Hm, a story? "I do."

"Then you may judge mine." He stepped back and rolled his shoulders, as though freeing himself of another skin. "On the surface, all is well between these two kingdoms, but beneath, an old rift grows wider. We'll call them the Court of Flowers and the Court of Storms. How does that sound?"

My heart fluttered, but the thoughts in my head? They were dagger-sharp and focused all on Rafe. "Delightful."

"The Court of Storms churns with chaos, and the Court of Flowers, well… They are the flicker of hope in the darkness." He paced, and his boots crunched on the shingle. "How am I doing, so far?"

"Suitably dramatic, but lacking a figure your audience might sympathize with."

"Ah, yes, the protagonist. If we can call him such." He turned his face toward the sea. "A prince, although few would know it. He is afraid, you see? Afraid for so long, it's a part of him, in his veins, his bones. He hides it, hides all of himself, so the world won't know, so the Court of Storms don't sense weakness. But it's already too late. The storms have spread far beyond their borders, raining poison down on all they touch. It happened so slowly nobody noticed."

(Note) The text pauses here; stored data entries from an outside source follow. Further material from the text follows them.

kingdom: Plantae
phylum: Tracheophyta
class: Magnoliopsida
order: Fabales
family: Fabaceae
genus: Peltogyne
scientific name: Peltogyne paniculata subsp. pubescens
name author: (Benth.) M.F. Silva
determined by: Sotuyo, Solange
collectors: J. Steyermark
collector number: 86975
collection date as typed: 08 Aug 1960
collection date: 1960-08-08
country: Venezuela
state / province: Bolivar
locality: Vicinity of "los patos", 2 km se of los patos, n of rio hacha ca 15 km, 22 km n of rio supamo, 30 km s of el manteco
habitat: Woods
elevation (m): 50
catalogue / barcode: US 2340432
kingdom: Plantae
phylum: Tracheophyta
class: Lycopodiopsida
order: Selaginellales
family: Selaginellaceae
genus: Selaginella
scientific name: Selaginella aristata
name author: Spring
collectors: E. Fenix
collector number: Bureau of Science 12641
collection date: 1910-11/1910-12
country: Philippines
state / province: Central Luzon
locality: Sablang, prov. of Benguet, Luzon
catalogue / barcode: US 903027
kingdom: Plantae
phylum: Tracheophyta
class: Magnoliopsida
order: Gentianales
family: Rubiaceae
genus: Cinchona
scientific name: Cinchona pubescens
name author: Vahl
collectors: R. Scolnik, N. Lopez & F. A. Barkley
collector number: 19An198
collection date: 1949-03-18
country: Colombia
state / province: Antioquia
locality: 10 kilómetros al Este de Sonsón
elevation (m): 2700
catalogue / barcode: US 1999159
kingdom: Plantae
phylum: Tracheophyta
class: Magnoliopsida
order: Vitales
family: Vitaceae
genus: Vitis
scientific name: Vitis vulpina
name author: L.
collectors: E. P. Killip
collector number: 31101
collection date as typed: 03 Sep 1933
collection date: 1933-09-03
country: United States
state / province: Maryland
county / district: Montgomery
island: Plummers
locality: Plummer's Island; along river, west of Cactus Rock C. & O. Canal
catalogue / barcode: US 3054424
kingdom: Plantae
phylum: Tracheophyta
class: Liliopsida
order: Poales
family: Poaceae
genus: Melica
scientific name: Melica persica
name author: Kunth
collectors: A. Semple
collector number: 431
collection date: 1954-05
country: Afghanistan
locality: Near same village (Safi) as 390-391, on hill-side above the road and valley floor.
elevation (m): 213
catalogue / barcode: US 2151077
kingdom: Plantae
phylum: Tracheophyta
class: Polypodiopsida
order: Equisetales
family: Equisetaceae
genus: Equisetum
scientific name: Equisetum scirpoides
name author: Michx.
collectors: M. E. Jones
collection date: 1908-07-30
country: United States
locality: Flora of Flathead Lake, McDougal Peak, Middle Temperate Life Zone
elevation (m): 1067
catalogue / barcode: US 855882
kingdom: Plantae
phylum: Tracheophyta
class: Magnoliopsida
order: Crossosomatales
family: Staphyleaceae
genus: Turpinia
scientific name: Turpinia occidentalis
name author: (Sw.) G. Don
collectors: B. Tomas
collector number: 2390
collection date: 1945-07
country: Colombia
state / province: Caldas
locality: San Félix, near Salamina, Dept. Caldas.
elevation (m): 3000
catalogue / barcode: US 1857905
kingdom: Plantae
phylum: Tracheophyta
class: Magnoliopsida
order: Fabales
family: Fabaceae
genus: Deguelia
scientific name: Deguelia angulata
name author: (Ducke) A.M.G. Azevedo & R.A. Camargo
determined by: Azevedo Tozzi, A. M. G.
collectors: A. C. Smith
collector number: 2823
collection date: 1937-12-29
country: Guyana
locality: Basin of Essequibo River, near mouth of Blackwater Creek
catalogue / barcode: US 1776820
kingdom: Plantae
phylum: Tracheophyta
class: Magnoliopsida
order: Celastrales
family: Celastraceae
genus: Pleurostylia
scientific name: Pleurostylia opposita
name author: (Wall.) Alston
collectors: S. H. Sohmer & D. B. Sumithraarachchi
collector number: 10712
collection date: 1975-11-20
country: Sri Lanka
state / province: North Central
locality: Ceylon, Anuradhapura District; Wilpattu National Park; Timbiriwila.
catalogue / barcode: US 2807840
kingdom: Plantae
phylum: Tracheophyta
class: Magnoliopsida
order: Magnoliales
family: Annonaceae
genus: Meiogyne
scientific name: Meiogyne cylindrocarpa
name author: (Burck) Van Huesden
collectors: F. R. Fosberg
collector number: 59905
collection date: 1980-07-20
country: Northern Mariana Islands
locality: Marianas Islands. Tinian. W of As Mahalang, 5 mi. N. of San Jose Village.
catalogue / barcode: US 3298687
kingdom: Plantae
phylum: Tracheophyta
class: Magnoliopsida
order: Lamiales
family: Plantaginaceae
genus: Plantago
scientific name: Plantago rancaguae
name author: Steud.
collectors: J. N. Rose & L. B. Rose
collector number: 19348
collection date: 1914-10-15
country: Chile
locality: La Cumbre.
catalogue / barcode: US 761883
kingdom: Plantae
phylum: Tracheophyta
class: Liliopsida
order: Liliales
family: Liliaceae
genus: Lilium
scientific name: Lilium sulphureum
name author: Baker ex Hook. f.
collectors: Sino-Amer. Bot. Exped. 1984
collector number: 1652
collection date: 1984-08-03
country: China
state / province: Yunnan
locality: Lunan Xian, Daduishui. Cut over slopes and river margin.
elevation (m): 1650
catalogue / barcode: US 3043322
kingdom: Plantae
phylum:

My heart thumped louder and louder, his story so keen, and so true, he might as well have been calling me out right there. "Alas, I fear the story is too bleak; it needs a happy ending or your audience will not return for more."

"Well, it's not over. There is hope…" Rafe threw me his radiant smile. "Our prince is not alone in his fear. There is one other. The most unlikely of heroes. Always observed but too easily overlooked. Seen in one breath, dismissed in the next. The perfect distraction."

"A beautiful lie?" It was out before I'd thought to keep it from my lips.

Rafe's glare cut to me.

His eyes widened, then narrowed as he regained his storytelling composure. "Yes… The beautiful lie."

My heart throbbed behind my ribs. "I fear fools can never be heroes, only pawns in a prince's game."

"Not this one, for you see, he is a fool in one court, but quite something else in another."